A. KETENTUAN PLAGIARISM

a. Plagiat adalah perbuatan sengaja atau tidak sengaja dalam memperoleh atau mencoba memperoleh kredit atau nilai untuk suatu karya ilmiah, dengan mengutip sebagian atau seluruh karya dan atau karya ilmiah pihak lain yang diakui sebagai karya ilmiahnya, tanpa menyatakan sumber secara tepat dan memadai.
b. Yang dimaksud dengan karya ilmiah pada huruf (a) terdiri dari skripsi, tesis, disertasi, buku dan artikel untuk jurnal yang akan dipublikasikan pada jurnal terakreditasi bereputasi.
c. Ruang Lingkup Plagiat

Berdasarkan beberapa definisi plagiat di atas, berikut ini diuraikan ruang lingkup plagiarism:

  1. Mengutip kata‐kata atau kalimat orang lain tanpa menggunakan tanda kutip dan tanpa menyebutkan identitas sumbernya.
  2. Menggunakan gagasan, pandangan atau teori orang lain tanpa menyebutkan identitas sumbernya.
  3. Menggunakan fakta (data, informasi) milik orang lain tanpa menyebutkan identitas sumbernya.
  4. Mengakui tulisan orang lain sebagai tulisan sendiri.
  5. Melakukan parafrase (mengubah kalimat orang lain ke dalam susunan kalimat sendiri tanpa mengubah idenya) tanpa menyebutkan identitas sumbernya.
  6. Menyerahkan suatu karya ilmiah yang dihasilkan dan/atau telah dipublikasikan oleh pihak lain seolah‐olah sebagai karya sendiri.
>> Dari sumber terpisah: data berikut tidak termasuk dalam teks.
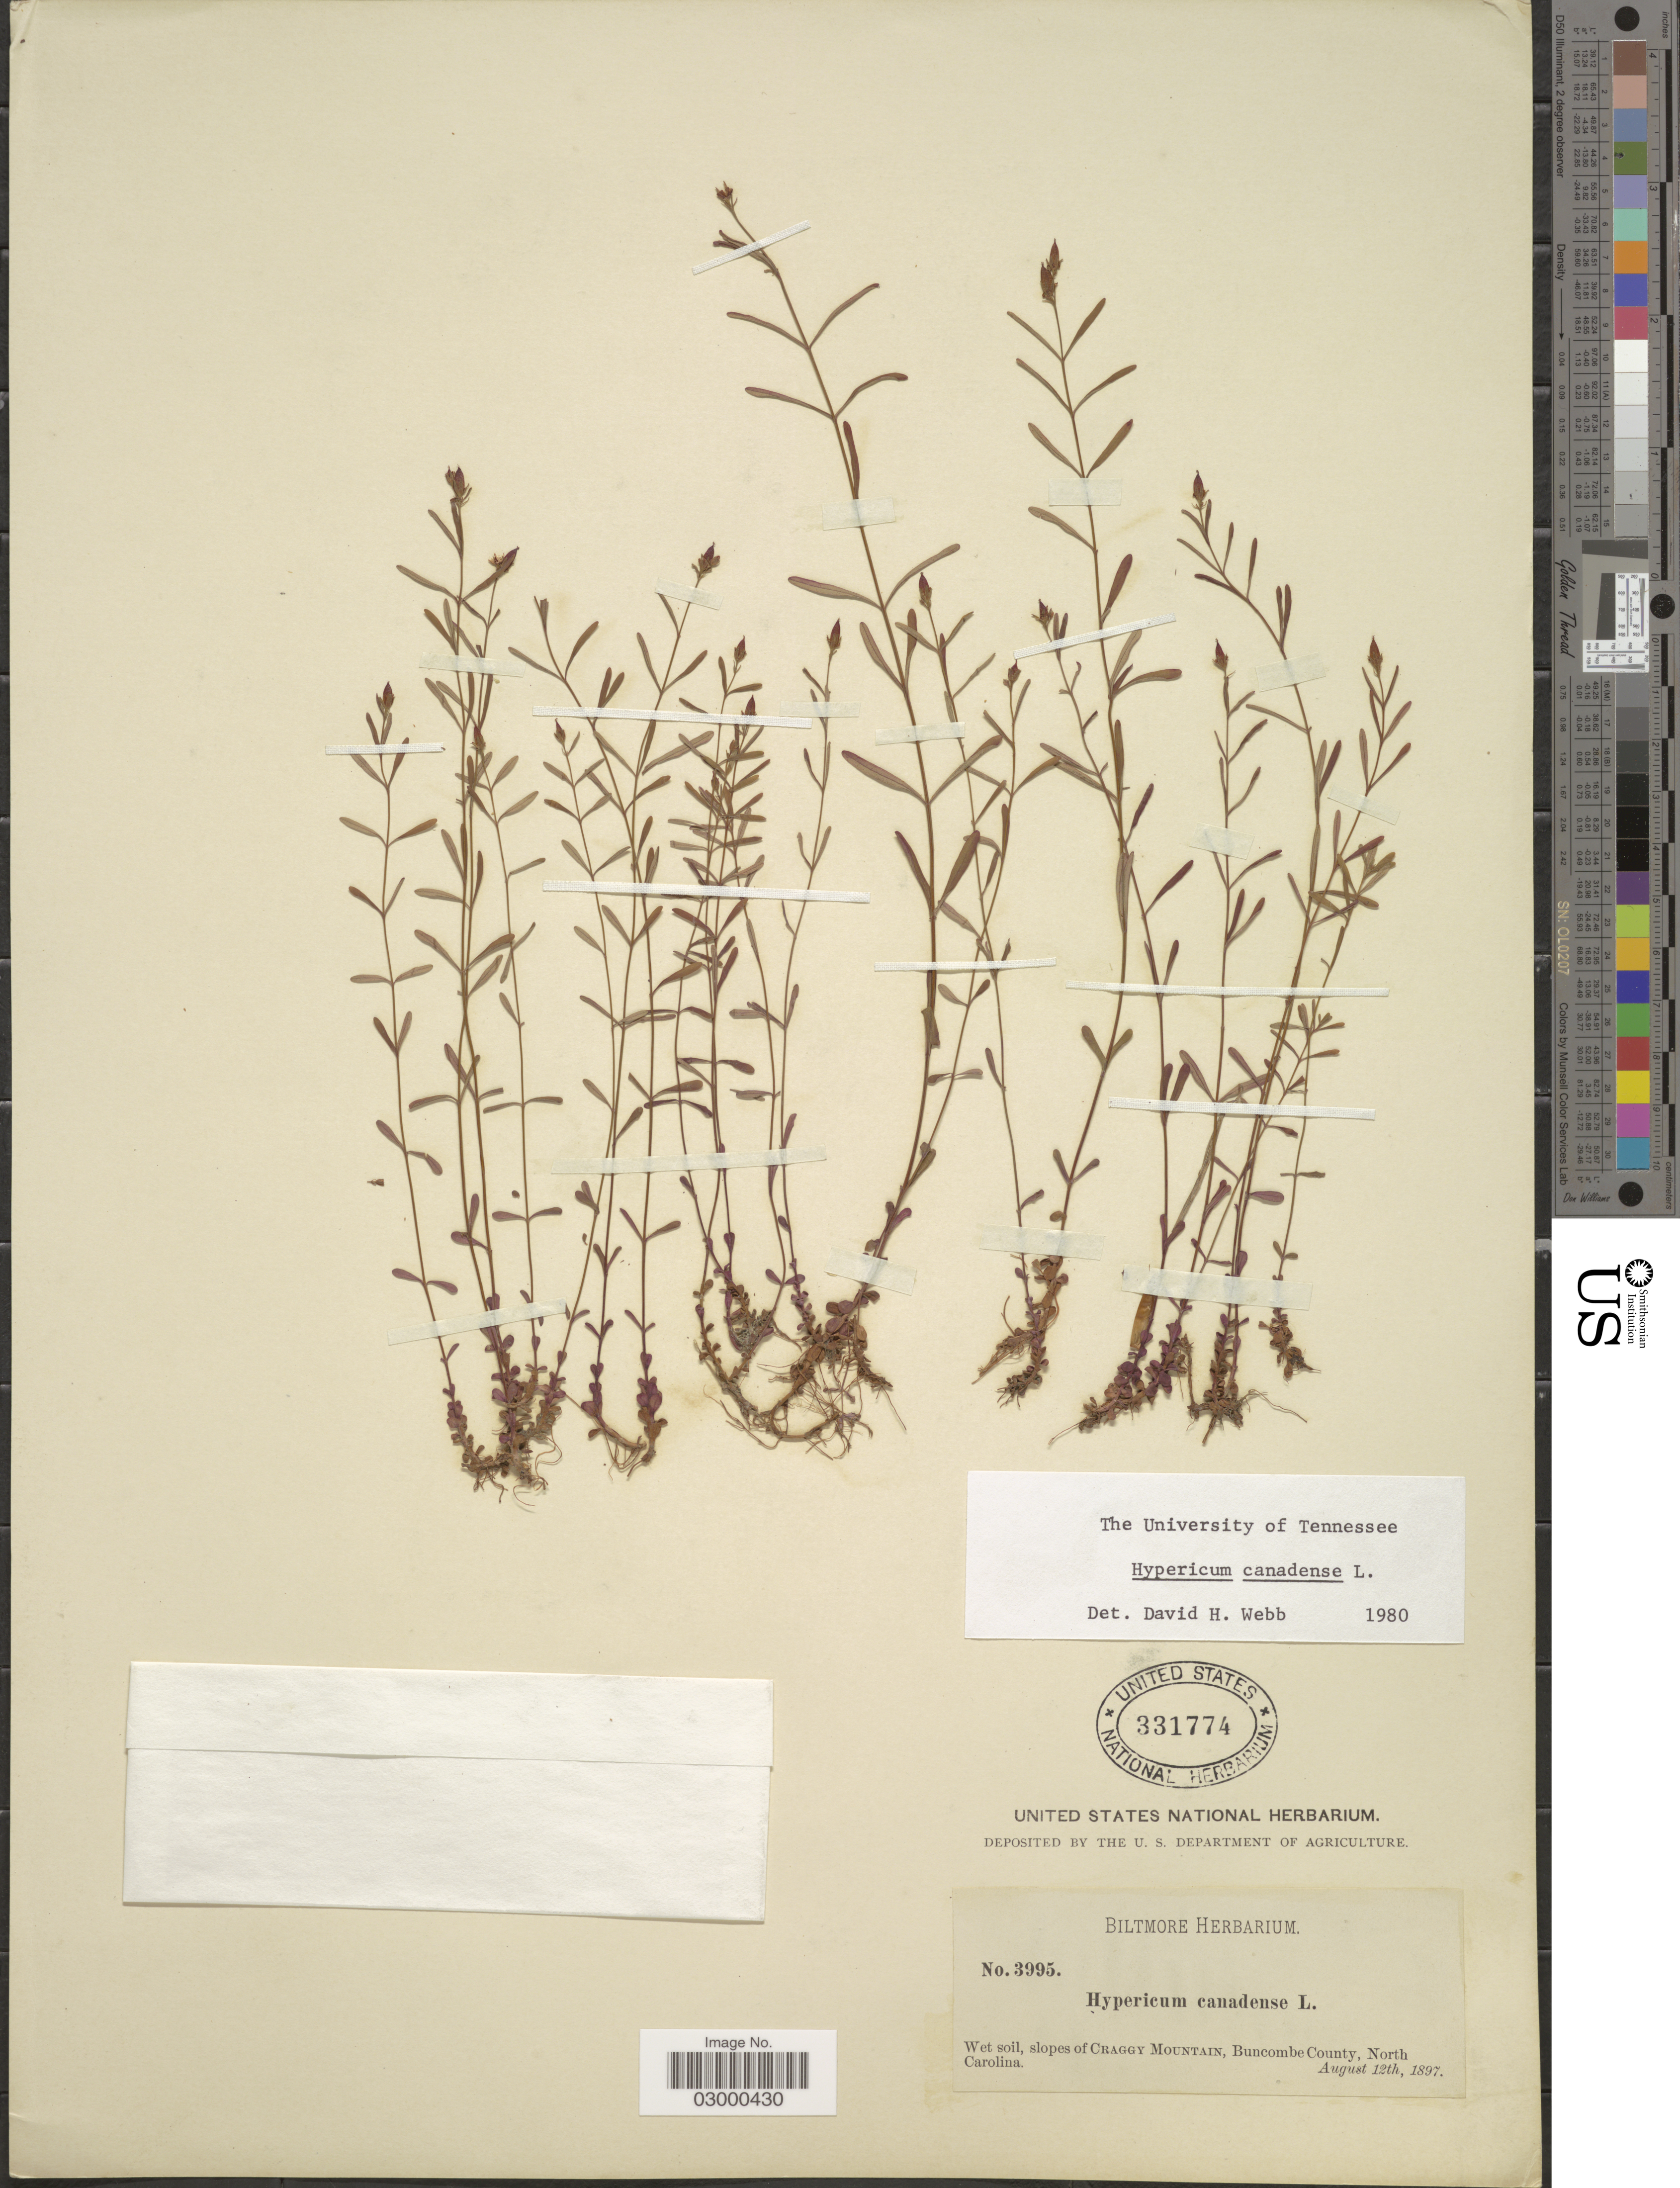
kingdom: Plantae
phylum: Tracheophyta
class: Magnoliopsida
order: Malpighiales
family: Hypericaceae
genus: Hypericum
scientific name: Hypericum canadense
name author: L.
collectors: ex herb. Biltmore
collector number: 3995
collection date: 1897-08-12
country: United States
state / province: North Carolina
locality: Wet soil, slopes of Craggy Mountain, Buncombe County.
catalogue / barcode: US 331774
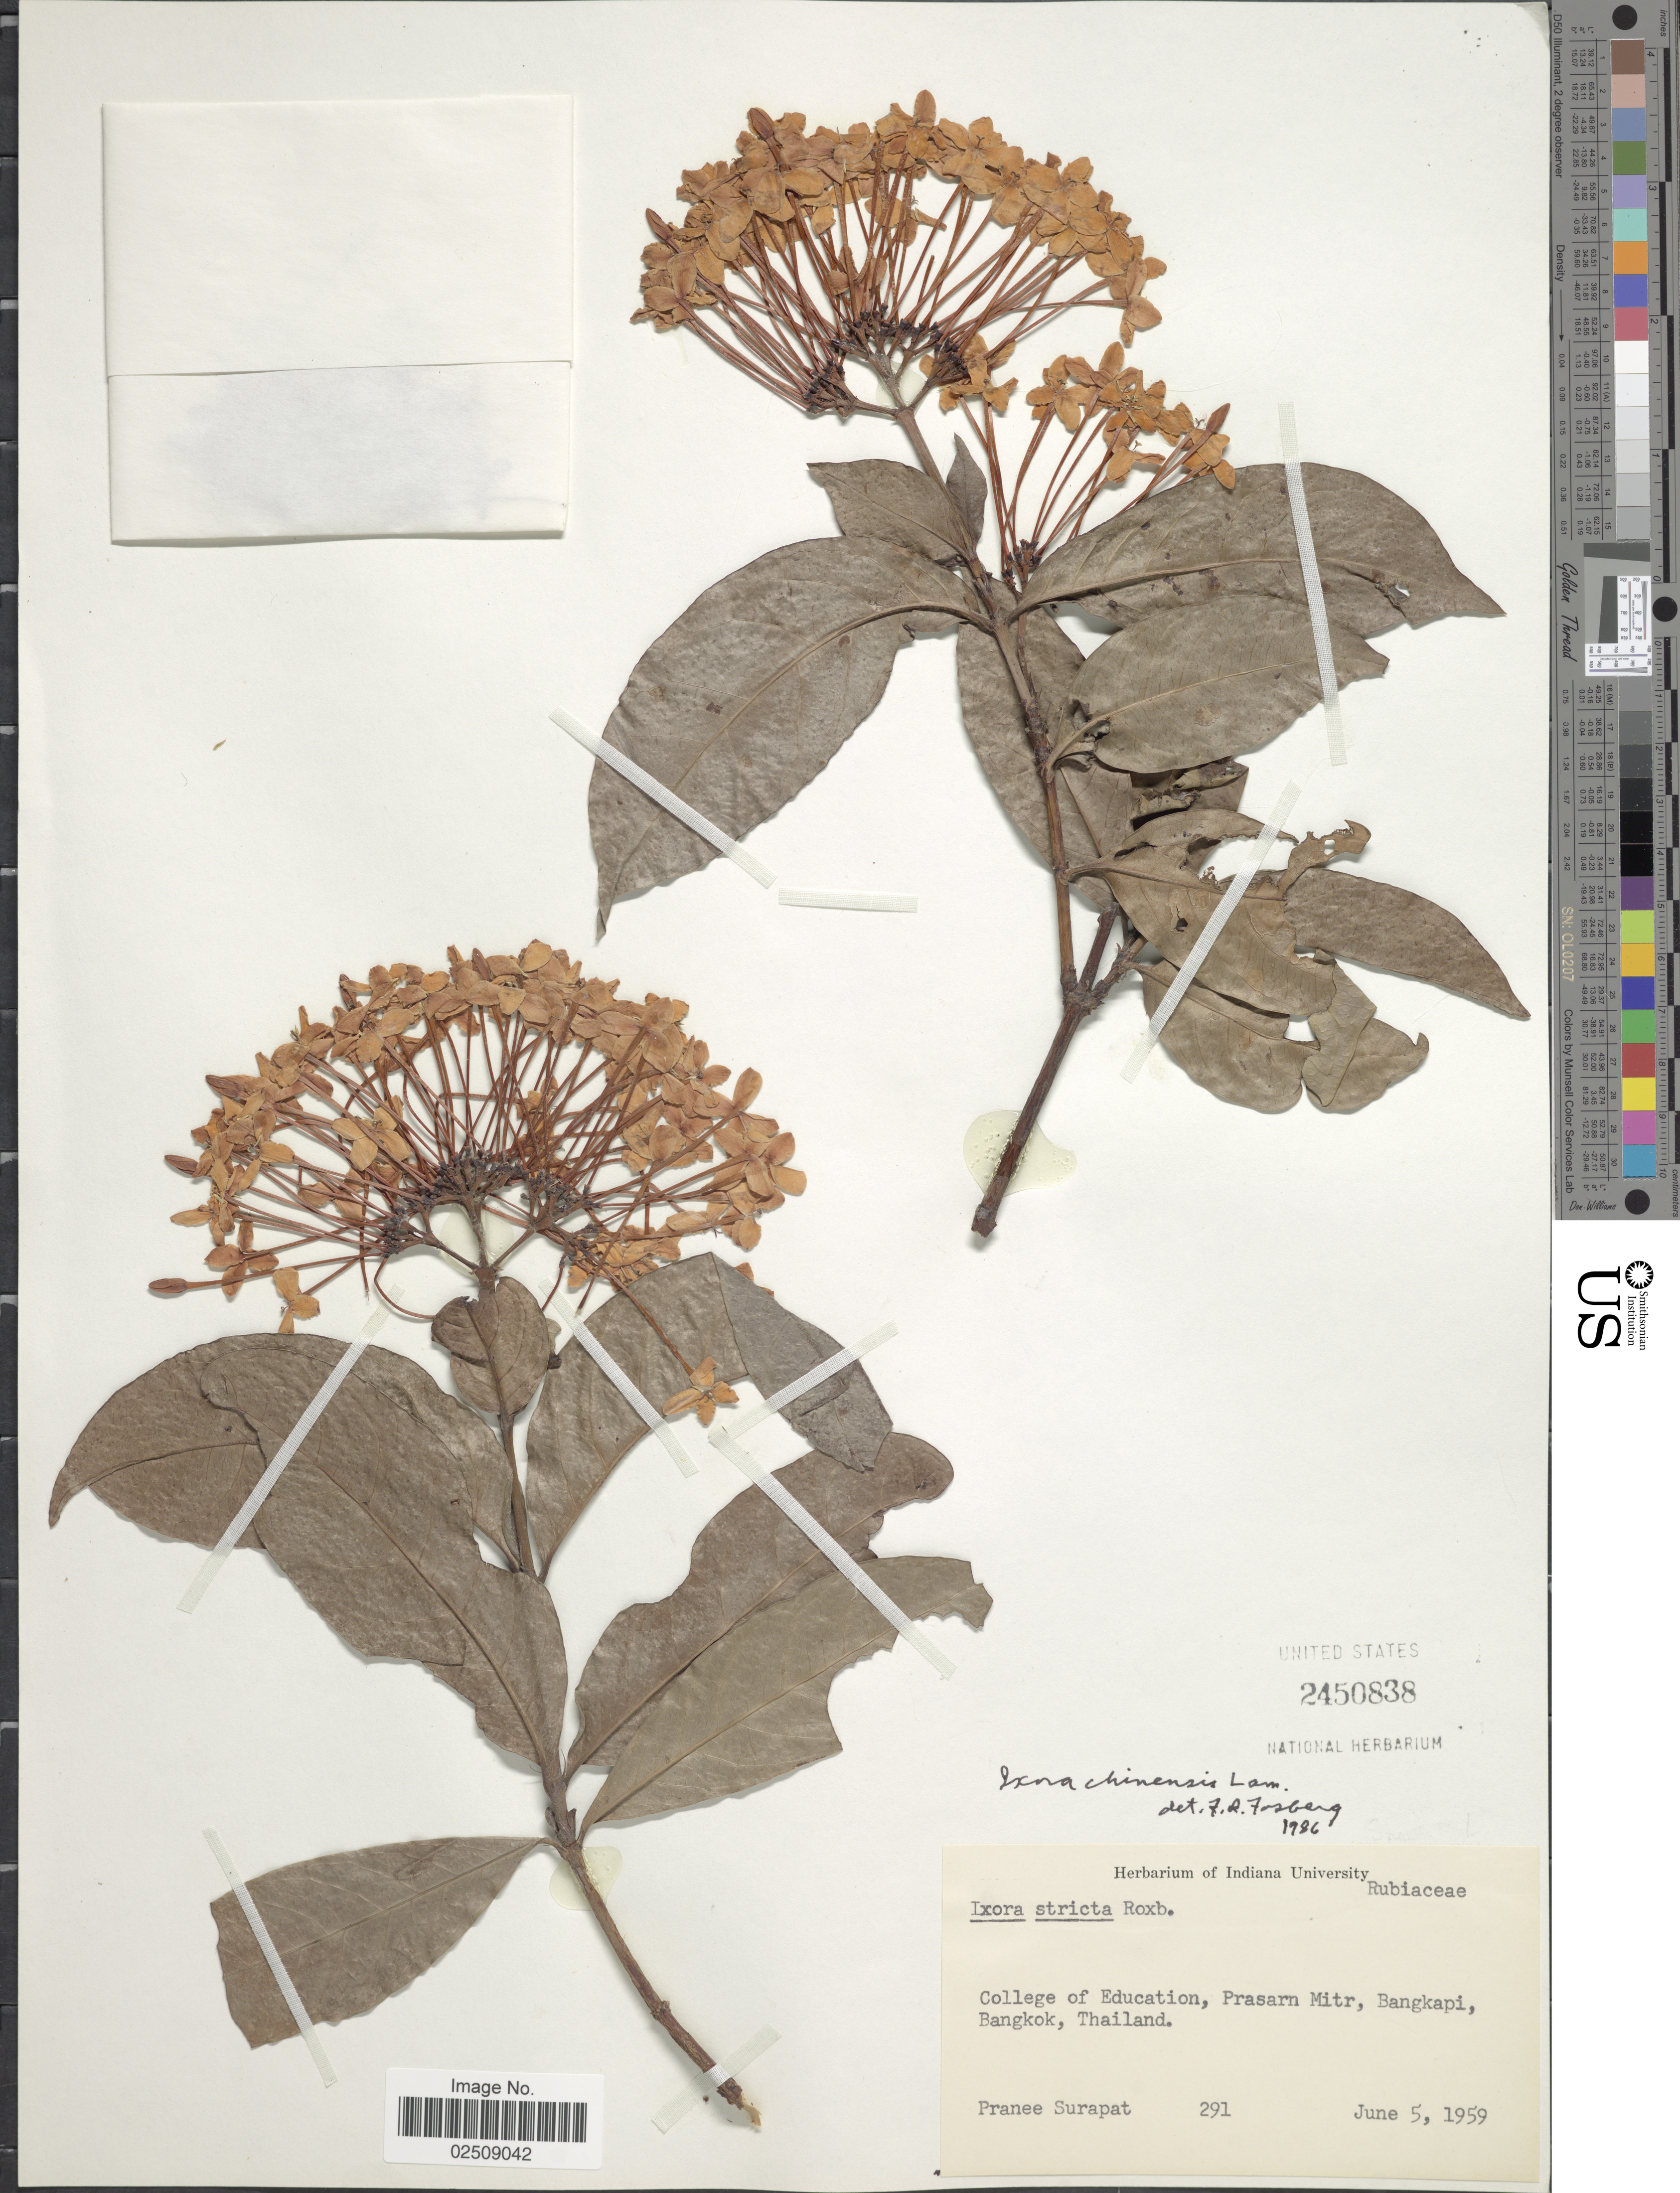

Tipe-tipe Plagiarism. Ada beberapa tipe plagiarism yaitu:

a. Plagiarism kata demi kata. Penulis menggunakan kata‐kata penulis lain (persis) tanpa menyebutkan sumbernya.
b. Plagiarism atas sumber. Penulis menggunakan gagasan orang lain tanpa memberikan pengakuan yang cukup (tanpa menyebutkan sumbernya secara jelas).
c. Plagiarism Kepengarangan. Penulis mengakui sebagai pengarang karya tulis karya orang lain.
d. Self Plagiarism. Termasuk dalam tipe ini adalah seperti penulis mempublikasikan satu artikel pada lebih dari satu redaksi publikasi dan mendaur ulang karya tulis/karya ilmiah. Yang penting dalam menghindari self plagiarism adalah bahwa ketika mengambil karya sendiri, maka ciptaan karya baru yang dihasilkan harus memiliki perubahan yang berarti. Artinya karya lama merupakan bagian kecil dari karya baru yang dihasilkan. Sehingga pembaca akan memperoleh hal baru, yang benar‐benar penulis tuangkan pada karya tulis yang menggunakan karya lama.